It is a term many of us will have heard before: political football. It is one that I have, personally, used many times. It is something which educators in Britain, and other countries, today will understand. I won’t go into the ins and outs of politics, as this blog is solely a reflection of my practice and policies which may affect that practice. It is also a reflection of the articles, books and journals which I read. So… let’s begin.
“We need a system designed not for yesterday, but for today.” (Blair, 1998)
I am passionate about education. I believe in it. I believe that every child in the world should have access to a rich and diverse education. Over my life time, which isn’t very long, I have seen only 4 governments: John Major’s; Tony Blair’s; Gordon Brown’s; and David Cameron’s. Although I don’t necessarily agree with all of the changes which have been made recently, I do agree with some. I believe that children today are very lucky to be educated in England. I believe that, despite what some people would have you believe, we have a strong army of excellent teachers who feel as privileged as me to be involved in the education system.
What I don’t believe in is the education system being used as the aforementioned political football. I don’t believe that politicians should use educational policy to win votes. I don’t believe that politicians should manipulate the curriculum on a whim, just to score some points over the previous leading party. Education is vital! And not just for the future economic status of our country.
“It’s education that’s meant to take us into this future that we can’t grasp.” (Robinson, 2006)

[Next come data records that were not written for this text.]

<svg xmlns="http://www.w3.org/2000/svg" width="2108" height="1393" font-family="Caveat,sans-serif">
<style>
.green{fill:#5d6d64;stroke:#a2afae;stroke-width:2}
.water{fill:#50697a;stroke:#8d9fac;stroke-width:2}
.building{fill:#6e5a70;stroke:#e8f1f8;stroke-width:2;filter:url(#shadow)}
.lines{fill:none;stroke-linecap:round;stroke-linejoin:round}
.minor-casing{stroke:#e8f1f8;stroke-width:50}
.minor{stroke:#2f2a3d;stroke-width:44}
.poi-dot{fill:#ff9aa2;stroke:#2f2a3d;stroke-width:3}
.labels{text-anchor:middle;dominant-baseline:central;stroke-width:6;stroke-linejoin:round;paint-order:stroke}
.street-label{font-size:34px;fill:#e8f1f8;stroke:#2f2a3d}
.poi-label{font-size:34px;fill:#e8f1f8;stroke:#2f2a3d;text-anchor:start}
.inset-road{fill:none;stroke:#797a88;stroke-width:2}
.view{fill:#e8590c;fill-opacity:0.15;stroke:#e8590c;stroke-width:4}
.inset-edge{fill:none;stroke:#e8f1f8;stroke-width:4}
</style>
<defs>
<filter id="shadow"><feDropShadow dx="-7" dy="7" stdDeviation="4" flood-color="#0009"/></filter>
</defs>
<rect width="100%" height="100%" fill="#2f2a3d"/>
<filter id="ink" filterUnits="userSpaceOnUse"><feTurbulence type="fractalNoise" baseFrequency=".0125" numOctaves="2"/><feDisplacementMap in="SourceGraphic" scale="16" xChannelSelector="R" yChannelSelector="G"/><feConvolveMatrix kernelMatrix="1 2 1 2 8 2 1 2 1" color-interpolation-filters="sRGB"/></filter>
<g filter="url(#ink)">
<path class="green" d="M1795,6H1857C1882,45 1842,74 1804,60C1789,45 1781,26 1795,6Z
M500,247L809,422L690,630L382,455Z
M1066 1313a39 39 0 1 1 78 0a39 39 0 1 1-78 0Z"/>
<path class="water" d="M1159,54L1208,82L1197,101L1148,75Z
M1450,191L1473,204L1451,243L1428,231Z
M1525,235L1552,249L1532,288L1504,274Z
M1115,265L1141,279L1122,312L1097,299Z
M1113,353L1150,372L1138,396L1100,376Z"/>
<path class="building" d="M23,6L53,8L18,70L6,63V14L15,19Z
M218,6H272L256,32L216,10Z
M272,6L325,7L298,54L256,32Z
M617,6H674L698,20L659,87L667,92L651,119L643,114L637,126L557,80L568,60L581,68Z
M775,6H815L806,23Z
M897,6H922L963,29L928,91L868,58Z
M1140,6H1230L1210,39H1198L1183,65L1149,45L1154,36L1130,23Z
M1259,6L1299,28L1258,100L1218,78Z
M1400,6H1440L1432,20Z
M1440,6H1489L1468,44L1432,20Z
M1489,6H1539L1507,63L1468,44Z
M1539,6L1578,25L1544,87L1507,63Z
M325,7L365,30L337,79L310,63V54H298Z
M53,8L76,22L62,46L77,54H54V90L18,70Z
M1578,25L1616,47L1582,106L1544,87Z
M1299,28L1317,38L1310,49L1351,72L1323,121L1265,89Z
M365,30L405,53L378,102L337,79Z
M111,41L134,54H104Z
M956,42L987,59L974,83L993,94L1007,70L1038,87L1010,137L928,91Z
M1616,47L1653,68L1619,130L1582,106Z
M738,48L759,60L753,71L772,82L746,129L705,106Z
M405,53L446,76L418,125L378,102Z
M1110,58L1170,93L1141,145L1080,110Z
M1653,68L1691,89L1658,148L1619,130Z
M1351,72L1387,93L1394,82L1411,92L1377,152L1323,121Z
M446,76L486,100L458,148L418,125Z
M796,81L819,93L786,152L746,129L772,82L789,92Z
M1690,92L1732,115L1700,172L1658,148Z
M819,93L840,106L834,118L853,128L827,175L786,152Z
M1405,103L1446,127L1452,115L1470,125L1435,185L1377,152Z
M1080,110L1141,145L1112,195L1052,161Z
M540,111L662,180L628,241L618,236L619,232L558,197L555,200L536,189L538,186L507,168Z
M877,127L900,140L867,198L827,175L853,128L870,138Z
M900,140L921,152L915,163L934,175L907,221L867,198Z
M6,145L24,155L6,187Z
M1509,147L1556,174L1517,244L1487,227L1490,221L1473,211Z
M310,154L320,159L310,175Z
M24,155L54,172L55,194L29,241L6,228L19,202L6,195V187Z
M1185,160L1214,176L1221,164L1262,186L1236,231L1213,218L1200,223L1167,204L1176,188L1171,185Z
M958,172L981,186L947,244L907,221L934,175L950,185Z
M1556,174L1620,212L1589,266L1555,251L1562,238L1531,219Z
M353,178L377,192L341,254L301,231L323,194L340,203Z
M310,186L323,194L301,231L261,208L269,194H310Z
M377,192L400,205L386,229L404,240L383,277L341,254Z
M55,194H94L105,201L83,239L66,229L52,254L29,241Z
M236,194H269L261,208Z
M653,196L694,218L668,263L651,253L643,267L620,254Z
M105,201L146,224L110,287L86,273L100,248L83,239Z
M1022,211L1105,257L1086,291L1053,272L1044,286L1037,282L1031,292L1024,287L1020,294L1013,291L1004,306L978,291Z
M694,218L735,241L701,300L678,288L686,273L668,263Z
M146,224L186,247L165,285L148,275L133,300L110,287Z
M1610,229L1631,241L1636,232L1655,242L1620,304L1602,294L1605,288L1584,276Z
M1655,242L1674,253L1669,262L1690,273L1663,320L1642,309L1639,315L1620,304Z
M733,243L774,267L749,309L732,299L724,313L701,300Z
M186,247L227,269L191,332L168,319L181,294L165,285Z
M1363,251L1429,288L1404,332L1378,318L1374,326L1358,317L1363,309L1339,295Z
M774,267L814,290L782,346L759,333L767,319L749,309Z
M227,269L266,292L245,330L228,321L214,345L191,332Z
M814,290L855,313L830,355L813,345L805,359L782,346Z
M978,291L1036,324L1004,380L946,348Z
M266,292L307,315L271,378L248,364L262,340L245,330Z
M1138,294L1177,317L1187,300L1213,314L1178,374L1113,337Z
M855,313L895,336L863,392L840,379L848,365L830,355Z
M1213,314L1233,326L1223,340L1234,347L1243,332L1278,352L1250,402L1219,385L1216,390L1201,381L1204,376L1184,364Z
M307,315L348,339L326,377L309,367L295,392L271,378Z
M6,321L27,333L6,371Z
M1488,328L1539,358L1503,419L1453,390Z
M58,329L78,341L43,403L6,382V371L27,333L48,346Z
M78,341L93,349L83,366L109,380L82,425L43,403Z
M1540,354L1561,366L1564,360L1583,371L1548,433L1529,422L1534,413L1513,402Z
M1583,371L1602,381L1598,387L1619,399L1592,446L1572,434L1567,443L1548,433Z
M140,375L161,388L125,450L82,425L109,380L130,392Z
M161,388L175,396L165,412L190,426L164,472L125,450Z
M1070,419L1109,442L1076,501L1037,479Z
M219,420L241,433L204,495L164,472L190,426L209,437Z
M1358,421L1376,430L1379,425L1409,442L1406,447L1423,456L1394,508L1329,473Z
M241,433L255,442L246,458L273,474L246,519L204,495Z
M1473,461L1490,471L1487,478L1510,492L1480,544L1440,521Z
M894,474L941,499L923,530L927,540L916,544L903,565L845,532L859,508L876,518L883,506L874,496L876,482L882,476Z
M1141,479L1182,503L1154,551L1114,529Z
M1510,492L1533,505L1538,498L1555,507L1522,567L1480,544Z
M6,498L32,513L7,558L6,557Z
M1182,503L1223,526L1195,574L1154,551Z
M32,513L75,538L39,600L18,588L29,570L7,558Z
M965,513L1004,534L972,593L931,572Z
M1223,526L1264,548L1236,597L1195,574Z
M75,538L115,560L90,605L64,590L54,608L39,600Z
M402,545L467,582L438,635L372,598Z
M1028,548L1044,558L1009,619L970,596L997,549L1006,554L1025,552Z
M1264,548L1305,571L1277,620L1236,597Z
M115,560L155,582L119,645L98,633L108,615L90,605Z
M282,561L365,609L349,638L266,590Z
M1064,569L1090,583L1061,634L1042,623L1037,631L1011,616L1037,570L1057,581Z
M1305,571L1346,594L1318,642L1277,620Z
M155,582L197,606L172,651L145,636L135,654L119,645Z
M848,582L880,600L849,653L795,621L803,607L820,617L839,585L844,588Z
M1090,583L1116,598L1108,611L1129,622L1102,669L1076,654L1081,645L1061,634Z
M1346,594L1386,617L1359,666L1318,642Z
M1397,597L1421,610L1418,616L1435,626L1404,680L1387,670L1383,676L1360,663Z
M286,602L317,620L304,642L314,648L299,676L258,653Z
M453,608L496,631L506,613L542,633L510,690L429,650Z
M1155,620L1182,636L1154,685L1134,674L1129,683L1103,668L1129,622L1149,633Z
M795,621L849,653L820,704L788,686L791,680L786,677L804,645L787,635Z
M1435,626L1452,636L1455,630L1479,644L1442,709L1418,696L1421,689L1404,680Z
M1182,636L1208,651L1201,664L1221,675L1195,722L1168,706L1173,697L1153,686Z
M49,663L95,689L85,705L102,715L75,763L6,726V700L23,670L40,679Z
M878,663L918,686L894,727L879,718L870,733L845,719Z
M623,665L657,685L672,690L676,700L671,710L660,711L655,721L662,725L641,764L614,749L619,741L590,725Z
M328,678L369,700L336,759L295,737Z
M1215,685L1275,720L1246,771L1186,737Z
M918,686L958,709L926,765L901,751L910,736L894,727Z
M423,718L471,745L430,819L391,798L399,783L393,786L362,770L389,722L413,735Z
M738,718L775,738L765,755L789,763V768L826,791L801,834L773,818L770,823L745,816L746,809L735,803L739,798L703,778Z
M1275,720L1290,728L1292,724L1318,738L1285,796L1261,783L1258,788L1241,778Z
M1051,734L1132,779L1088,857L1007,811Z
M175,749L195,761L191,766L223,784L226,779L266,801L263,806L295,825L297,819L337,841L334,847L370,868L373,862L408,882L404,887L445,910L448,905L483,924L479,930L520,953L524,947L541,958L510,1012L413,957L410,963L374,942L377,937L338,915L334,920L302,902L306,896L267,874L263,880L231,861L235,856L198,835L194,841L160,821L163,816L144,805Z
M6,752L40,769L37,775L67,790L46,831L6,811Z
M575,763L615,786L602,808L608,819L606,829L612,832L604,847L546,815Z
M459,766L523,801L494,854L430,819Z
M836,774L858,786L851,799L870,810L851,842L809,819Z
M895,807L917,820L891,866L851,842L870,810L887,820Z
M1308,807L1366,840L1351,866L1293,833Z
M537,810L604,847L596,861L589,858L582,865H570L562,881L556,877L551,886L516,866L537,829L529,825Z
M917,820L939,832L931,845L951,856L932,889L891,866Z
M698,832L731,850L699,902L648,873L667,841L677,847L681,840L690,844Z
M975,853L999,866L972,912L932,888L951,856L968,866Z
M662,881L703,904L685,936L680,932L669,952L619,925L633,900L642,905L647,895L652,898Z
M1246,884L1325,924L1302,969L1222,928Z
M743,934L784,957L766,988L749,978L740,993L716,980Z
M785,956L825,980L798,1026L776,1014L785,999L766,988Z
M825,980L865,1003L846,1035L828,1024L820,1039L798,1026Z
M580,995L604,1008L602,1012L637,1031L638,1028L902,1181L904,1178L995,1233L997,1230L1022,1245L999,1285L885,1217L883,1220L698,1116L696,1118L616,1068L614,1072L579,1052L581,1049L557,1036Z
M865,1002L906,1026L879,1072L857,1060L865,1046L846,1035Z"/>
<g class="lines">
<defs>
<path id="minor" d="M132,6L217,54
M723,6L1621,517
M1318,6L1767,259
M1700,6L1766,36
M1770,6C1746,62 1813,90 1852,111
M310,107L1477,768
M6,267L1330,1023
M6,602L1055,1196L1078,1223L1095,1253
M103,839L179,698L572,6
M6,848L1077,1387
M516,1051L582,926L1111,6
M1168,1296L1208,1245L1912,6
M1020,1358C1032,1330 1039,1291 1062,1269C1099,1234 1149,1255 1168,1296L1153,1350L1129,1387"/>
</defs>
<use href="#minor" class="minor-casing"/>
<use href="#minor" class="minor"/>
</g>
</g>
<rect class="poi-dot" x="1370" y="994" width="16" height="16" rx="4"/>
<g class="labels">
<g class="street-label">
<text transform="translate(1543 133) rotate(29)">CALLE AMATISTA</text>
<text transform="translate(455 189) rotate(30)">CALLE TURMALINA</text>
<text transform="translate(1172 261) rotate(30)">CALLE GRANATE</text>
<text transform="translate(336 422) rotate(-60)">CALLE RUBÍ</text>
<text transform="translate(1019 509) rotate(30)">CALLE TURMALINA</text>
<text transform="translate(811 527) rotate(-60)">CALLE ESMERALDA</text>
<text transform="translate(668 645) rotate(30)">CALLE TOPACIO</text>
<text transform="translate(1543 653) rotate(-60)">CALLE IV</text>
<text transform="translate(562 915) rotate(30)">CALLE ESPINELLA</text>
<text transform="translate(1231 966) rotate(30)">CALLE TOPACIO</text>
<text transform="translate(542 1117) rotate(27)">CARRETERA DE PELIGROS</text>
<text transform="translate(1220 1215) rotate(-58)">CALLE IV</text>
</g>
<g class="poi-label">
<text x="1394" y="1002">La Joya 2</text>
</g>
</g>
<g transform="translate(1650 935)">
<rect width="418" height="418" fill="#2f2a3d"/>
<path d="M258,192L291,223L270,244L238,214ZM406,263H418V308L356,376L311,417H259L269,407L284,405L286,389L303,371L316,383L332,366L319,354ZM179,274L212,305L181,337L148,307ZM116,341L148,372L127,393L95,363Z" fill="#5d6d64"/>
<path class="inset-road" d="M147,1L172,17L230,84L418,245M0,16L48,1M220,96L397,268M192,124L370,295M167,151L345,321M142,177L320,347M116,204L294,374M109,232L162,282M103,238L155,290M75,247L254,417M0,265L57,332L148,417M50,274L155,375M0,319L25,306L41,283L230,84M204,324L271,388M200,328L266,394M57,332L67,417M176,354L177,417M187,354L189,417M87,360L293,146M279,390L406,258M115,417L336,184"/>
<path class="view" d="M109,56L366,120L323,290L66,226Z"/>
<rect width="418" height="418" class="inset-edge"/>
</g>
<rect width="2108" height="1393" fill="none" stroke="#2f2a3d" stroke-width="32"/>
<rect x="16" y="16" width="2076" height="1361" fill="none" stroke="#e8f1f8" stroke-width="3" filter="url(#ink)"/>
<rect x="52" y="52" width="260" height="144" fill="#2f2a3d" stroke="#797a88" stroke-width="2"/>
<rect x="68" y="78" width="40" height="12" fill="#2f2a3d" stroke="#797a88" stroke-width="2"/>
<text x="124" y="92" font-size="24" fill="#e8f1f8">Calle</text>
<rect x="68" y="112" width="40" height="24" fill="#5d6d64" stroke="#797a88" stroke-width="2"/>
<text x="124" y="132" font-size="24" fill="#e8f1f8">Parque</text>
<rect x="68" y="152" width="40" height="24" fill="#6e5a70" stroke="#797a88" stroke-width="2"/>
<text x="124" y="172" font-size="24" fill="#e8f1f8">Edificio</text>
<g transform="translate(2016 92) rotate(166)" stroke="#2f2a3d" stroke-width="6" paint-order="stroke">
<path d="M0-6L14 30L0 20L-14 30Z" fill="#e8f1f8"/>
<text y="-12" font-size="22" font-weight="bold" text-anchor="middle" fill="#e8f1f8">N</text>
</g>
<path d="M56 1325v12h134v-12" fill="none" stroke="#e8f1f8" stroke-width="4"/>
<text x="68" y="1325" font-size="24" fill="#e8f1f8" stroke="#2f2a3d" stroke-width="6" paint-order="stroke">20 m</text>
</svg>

This is something which is backed up by many people, including Sue Pollard in her book ‘Toxic Childhood’. There is an argument here that, by stifling children’s creativity, we are going to end up unable to take advantage of the world which previous generations have created for us. Ken Robinson is a campaigner for creativity in education and schools, and I found myself really moved by something he said in a TED talk a few years ago. Education has increasingly become about training children up into adults who can slot into a job which contributes economically to our society. Artists and musicians do not contribute economically to our society, so they’re not important… or are they? Is there something which is more important to our society’s development than being economically afloat? I believe that there is. I believe that through a diverse and creative curriculum, children can become thinkers. Children can grow and develop into adults who are able to think. I posed a thought to Michael Gove at the London Festival of Education in 2012, which wasn’t answered: surely by curbing children’s access to creativity in the classroom, you are condemning a generation to being incapable of original thought.
I’m not arguing against the importance of literacy and numeracy lessons. I’m just simply arguing the case for creativity and diversity within the classroom. I am especially arguing the case for the development of our children’s social and emotional intelligence. A man by the name of Robin Stern argues this case in depth: it is the adults who, as children, were well developed socially and emotionally manage to cultivate successful relationships and careers. It is these children who are socially and emotionally secure who feel safe in a creative and curious environment. And as Robinson says, ‘curiosity is the engine of achievement.’